Description of the task:
Write out every line of the records below word for word, but leave out the pictures.

Recorded data:
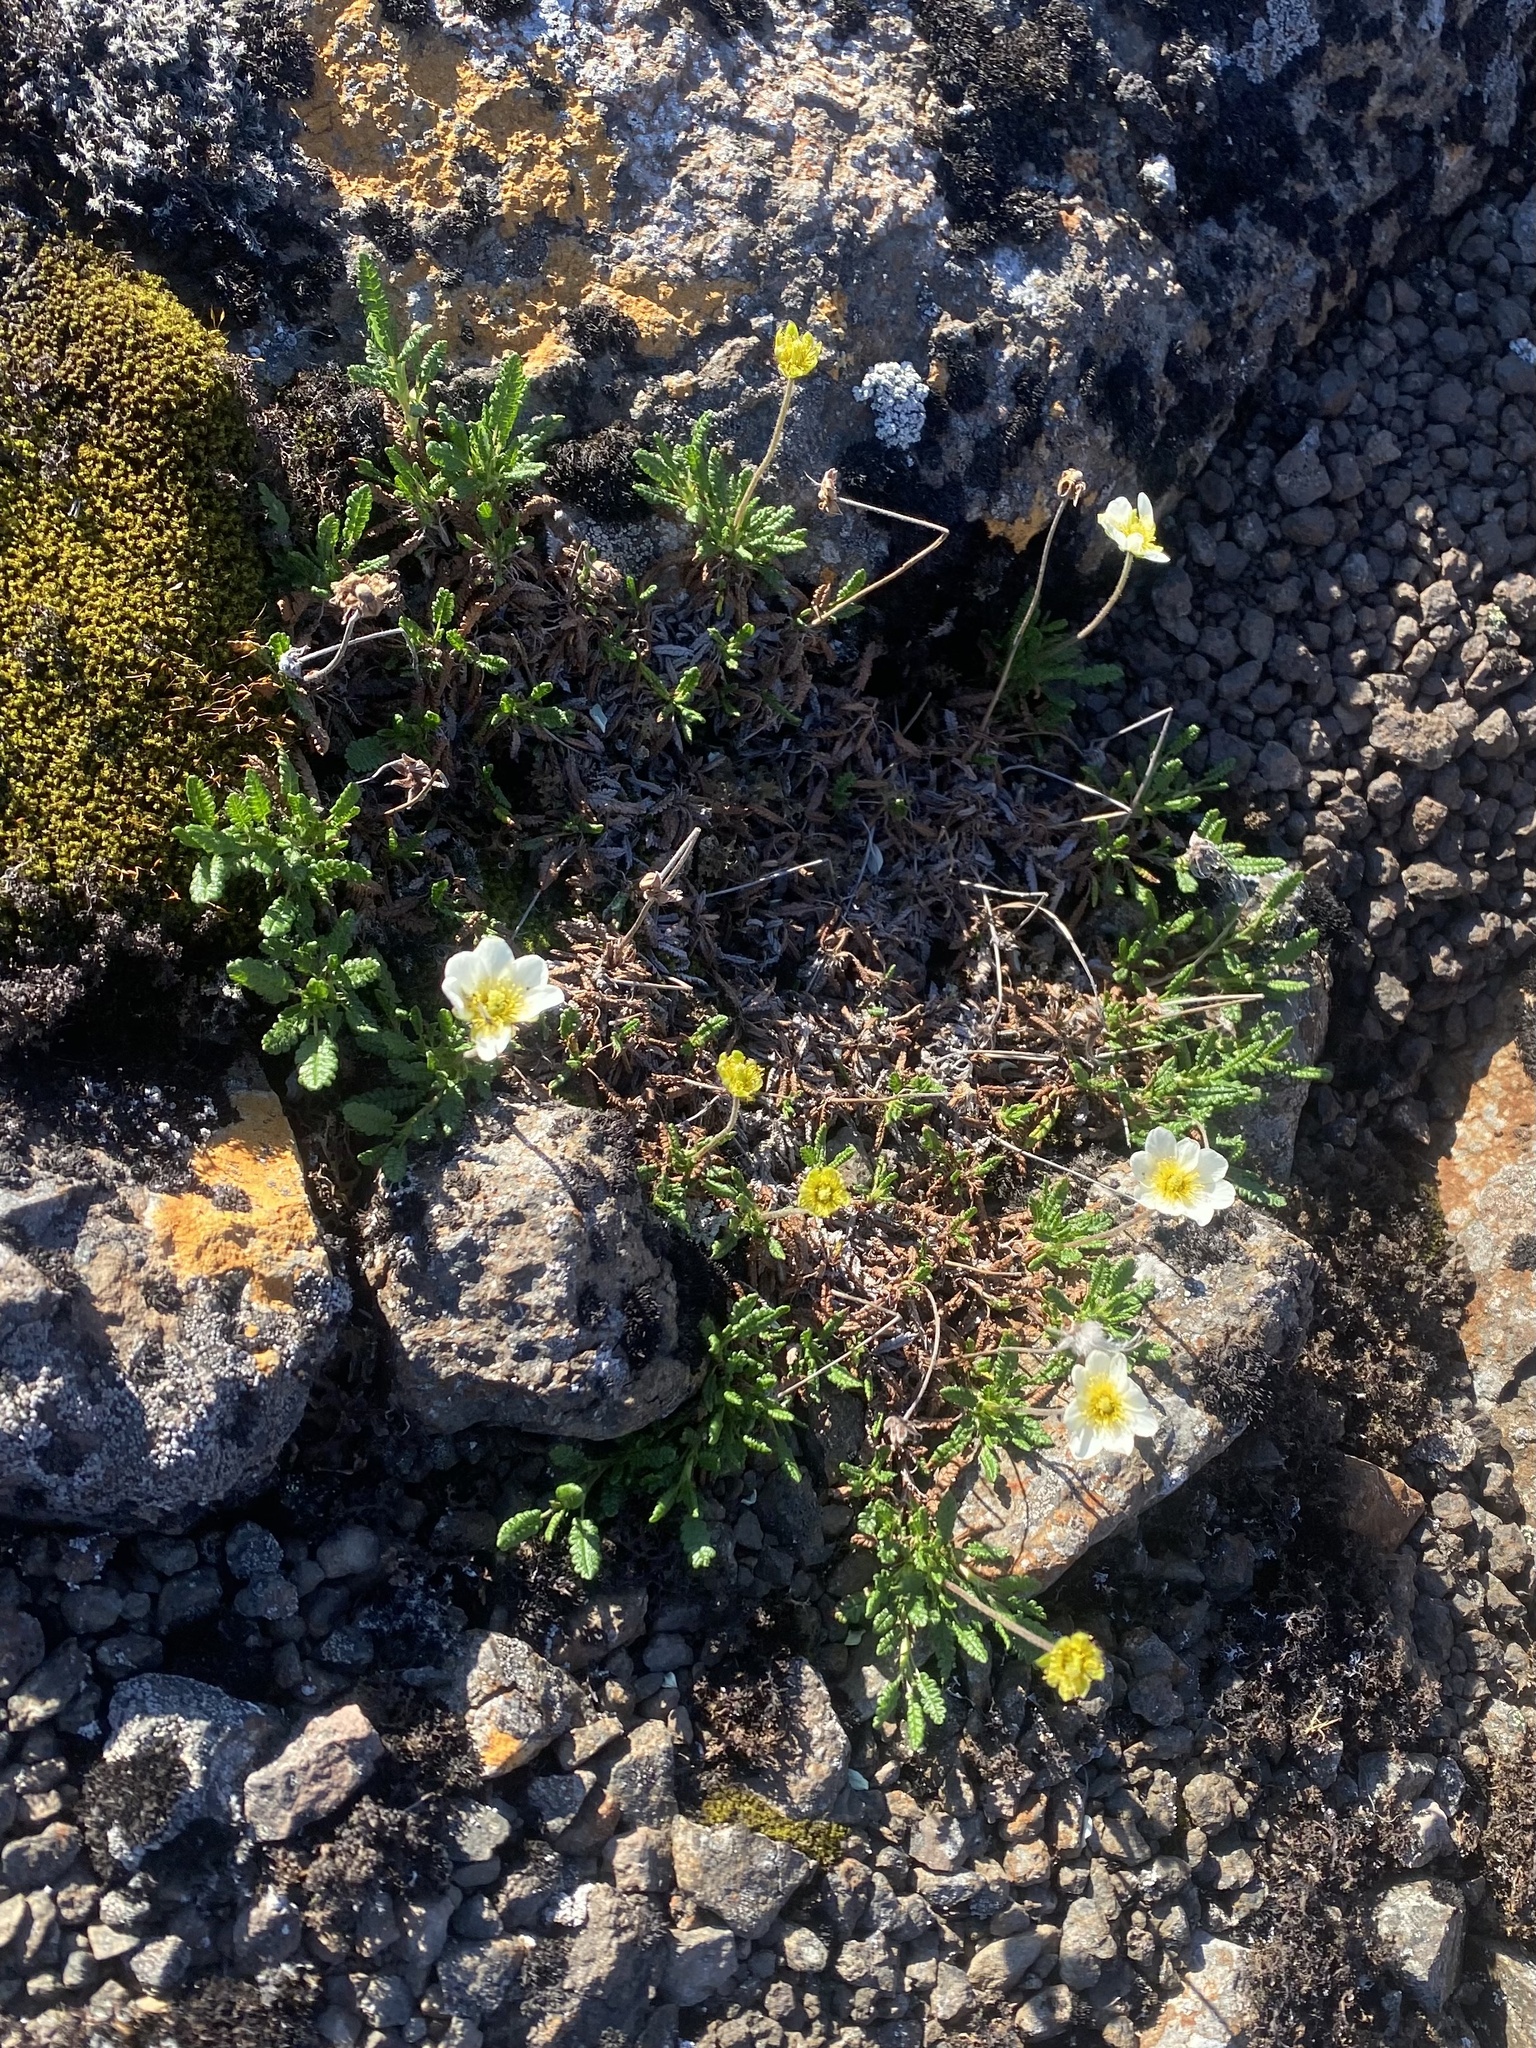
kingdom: Plantae
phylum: Tracheophyta
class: Magnoliopsida
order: Rosales
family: Rosaceae
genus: Dryas
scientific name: Dryas octopetala
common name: Eight-petal mountain-avens
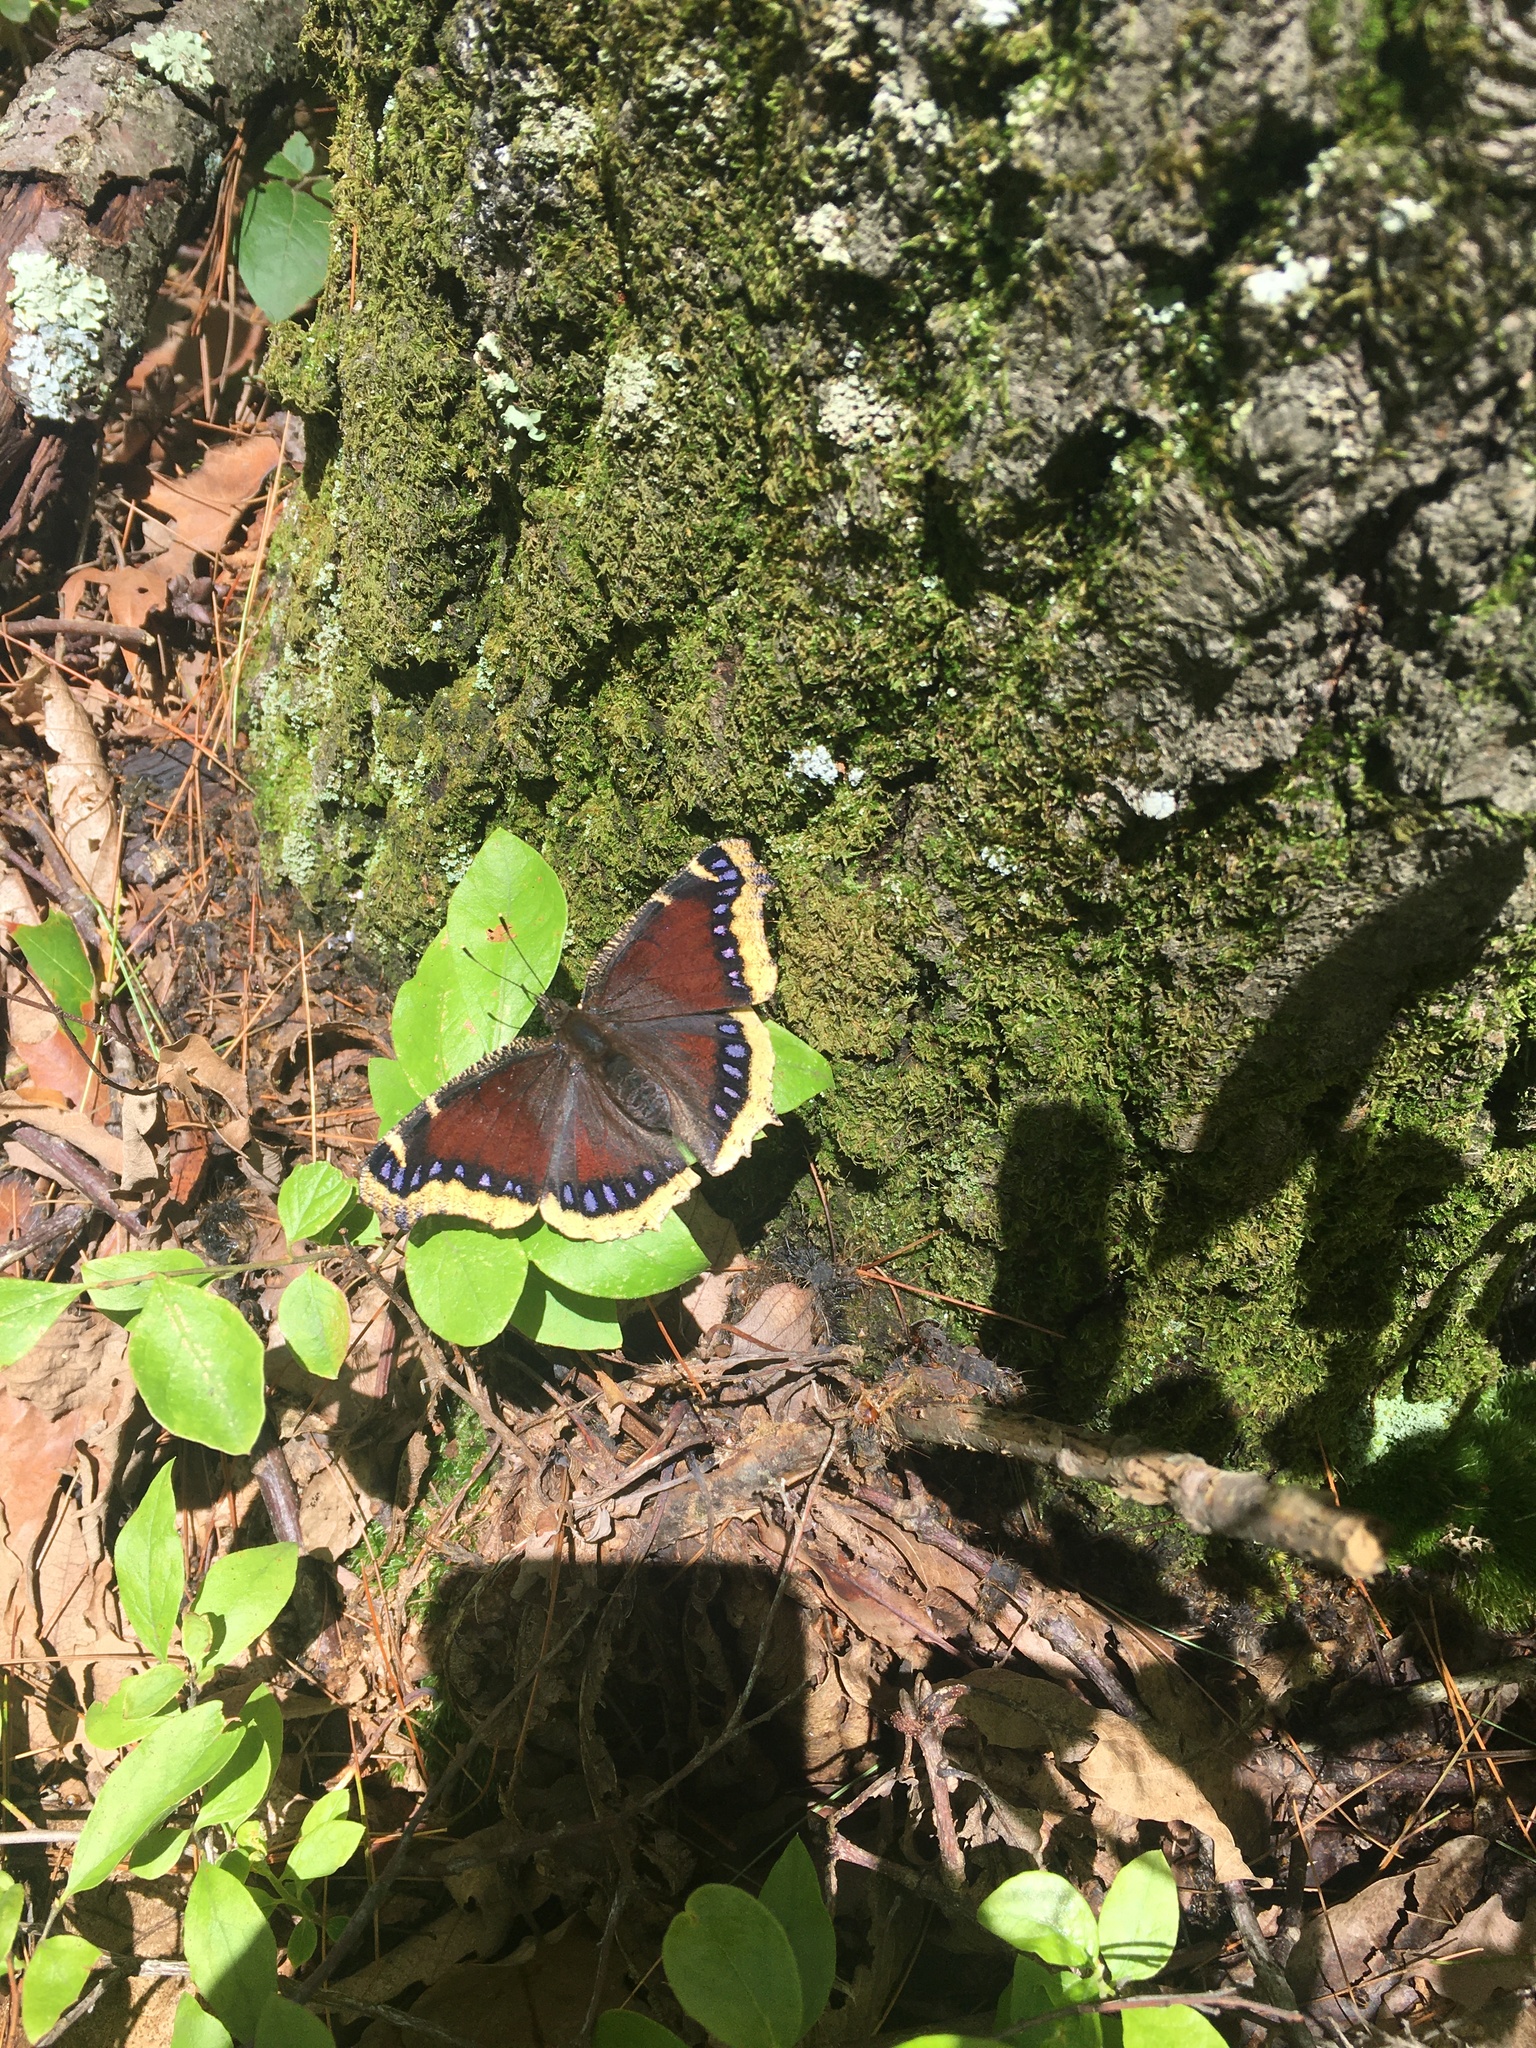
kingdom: Animalia
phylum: Arthropoda
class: Insecta
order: Lepidoptera
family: Nymphalidae
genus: Nymphalis
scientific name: Nymphalis antiopa
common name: Camberwell beauty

Task solution:
kingdom: Plantae
phylum: Tracheophyta
class: Magnoliopsida
order: Rosales
family: Rosaceae
genus: Dryas
scientific name: Dryas octopetala
common name: Eight-petal mountain-avens
kingdom: Animalia
phylum: Arthropoda
class: Insecta
order: Lepidoptera
family: Nymphalidae
genus: Nymphalis
scientific name: Nymphalis antiopa
common name: Camberwell beauty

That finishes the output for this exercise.